- _VORLIEGENDER TEXT_:
○ ○ ○ ○ ○ ○ ○


    Der Wort Herkunft bzw. Bedeutung nach werden pflanzliche, tierische aber auch andere Ausgangsstoffe in einem Gemisch aus Alkohol und Wasser ausgezogen. Es ist eine seit Jahrhunderten angewandte Methode, um die wertvollen Inhaltsstoffe der Kräuter und Pflanzen haltbar zu machen.

    In unserer Manufaktur verwenden wir zum Herstellen von Tinkturen frische oder getrocknete Pflanzenteile aber auch die ganze Pflanze. In welchem Verhältnis der Rohstoff und die Menge an Wasser und Alkohol gemischt werden, ist von Rohstoff abhängig. Arzneibücher, historische Schriften oder Wegbereiter von therapeutischen Methoden sind verlässliche Quellen für die Bestimmung der Verhältnisse.

    weitere Informationen

  • Mehr über Bienenwachs

    Bienenwachs ist ein natürliches Wachs, das von Honigbienen gebildet wird. Die Fähigkeit,
    Bienenwachs zu produzieren, haben im Bienenvolk nur die Arbeiterinnen. Die gelbe Farbe erhält es
    durch das Füllen der Wachswaben mit Nektar und Pollen. Bienenwachs ist durch die Aktivitäten und Sammelverhalten von Bienen einzigartig.

    Zur Gewinnung werden die Waben mit heißem Wasser zum Schmelzen gebracht, vor Verunreinigungen gesäubert, und anschließend in Pastillen gegossen.
    Bienenwachs hat schützende, entzündungshemmende und antibakterielle Eigenschaften. Es ist grundsätzlich sehr gut verträglich und kann gereizte Haut pflegen und schützen. Das im Bienenwachs
    enthaltene Vitamin A ist ein bekanntes Anti-Aging-Vitamin, welches zur Neubildung von Zellen und zur Kollagen-Produktion anregt. Zudem hat Bienenwachs, im Vergleich zu anderen naturreinen Produkten, eine sehr lange Haltbarkeit.

○ ○ ○ ○ ○ ○ ○

- _QUELLDATEN_:
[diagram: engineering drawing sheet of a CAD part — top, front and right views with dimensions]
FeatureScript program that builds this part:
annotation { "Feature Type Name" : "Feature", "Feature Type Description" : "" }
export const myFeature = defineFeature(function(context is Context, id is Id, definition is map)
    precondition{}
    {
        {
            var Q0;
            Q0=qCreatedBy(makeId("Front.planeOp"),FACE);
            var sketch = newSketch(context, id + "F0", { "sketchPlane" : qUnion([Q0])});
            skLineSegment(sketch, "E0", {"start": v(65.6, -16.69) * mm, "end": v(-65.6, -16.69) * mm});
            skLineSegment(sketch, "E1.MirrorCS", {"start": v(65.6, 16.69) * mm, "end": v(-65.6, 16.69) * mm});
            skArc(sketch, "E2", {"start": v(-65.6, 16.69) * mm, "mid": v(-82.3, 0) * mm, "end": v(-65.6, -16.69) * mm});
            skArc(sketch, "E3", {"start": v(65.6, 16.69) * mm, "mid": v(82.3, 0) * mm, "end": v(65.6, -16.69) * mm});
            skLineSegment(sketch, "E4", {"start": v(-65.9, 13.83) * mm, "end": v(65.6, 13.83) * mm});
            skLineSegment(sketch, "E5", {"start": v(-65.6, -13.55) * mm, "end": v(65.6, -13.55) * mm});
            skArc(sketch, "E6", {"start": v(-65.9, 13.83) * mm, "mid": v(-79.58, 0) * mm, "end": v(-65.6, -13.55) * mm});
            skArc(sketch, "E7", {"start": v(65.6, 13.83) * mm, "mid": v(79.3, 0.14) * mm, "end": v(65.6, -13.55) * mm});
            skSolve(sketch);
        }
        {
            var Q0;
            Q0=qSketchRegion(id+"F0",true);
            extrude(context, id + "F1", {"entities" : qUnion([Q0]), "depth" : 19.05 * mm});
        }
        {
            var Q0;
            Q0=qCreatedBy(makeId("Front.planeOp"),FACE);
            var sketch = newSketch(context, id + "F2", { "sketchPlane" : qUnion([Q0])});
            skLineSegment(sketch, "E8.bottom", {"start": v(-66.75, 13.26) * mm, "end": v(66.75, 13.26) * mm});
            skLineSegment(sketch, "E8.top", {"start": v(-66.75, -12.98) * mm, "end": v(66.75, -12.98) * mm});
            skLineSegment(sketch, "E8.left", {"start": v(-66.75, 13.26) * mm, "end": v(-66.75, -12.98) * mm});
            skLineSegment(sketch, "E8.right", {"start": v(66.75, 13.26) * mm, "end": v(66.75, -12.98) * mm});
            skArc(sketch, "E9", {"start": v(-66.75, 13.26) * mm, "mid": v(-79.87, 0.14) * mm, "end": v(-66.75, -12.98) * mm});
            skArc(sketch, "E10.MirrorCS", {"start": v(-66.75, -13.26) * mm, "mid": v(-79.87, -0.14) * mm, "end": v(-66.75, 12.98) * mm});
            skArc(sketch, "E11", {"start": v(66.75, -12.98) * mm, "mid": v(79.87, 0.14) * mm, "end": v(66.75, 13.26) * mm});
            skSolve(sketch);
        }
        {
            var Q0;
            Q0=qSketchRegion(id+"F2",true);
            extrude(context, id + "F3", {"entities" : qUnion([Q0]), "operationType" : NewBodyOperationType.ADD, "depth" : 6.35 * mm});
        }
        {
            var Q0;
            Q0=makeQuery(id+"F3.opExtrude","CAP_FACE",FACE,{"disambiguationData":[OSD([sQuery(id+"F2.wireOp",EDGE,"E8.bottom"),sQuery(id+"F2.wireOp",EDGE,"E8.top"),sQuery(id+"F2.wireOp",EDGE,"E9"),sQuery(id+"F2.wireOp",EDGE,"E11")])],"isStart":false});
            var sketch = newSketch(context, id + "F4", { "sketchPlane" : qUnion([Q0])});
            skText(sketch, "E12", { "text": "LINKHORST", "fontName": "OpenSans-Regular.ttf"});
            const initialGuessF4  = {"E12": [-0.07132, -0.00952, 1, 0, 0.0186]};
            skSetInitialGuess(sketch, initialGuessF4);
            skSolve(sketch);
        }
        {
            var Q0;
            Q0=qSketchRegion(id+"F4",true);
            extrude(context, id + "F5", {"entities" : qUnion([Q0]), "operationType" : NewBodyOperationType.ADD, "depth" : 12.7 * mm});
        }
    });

○ ○ ○ ○ ○ ○ ○

- _AUFGABE A_: Wer im Bienenvolk kann laut dem Text über Tinkturen und Bienenwachs Bienenwachs produzieren?
- _AUFGABE B_: Knüpfe an den Text über Tinkturen und Bienenwachs an und schreibe ihn nach seinem letzten Satz weiter.
Das Material steht für sich und gehört nicht zum Text.

- _ANTWORT A_: Nur die Arbeiterinnen.

- _ANTWORT B_:
    Bienenwachs eignet sich hervorragend, um naturkosmetische Produkte selbst herzustellen.

  • Tee zum Genießen und Wohlfühlen!

    „Medizin war Tee zuerst. Getränk wurde er danach.“ (Kakuzo Okakura, japanischer Kulturphilosoph, 1862 – 1913)

    Lange bevor auf Fertigarzneimittel wie Aspirin oder andere Tabletten, Kapseln oder Säfte bei den unterschiedlichen Beschwerden zurückgegriffen werden konnte, waren Kräuter und Heilpflanzen die einzigen Heilmittel, die dem Menschen bekannt waren bzw. zur Verfügung standen. Mündliche Überlieferungen, später dann von Hand geschriebenen Aufzeichnungen, zeugen von dieser Tatsache.

    Das Besondere an den Heilkräutern ist, dass deren Inhaltsstoffe ihre Wirkungen an allen Organen des menschlichen Körpers entfalten können. Manche Heilkräuter beeinflussen zum Beispiel die Magenschleimhaut oder die Atmungsorgane, andere wiederum regen die Nierentätigkeit an.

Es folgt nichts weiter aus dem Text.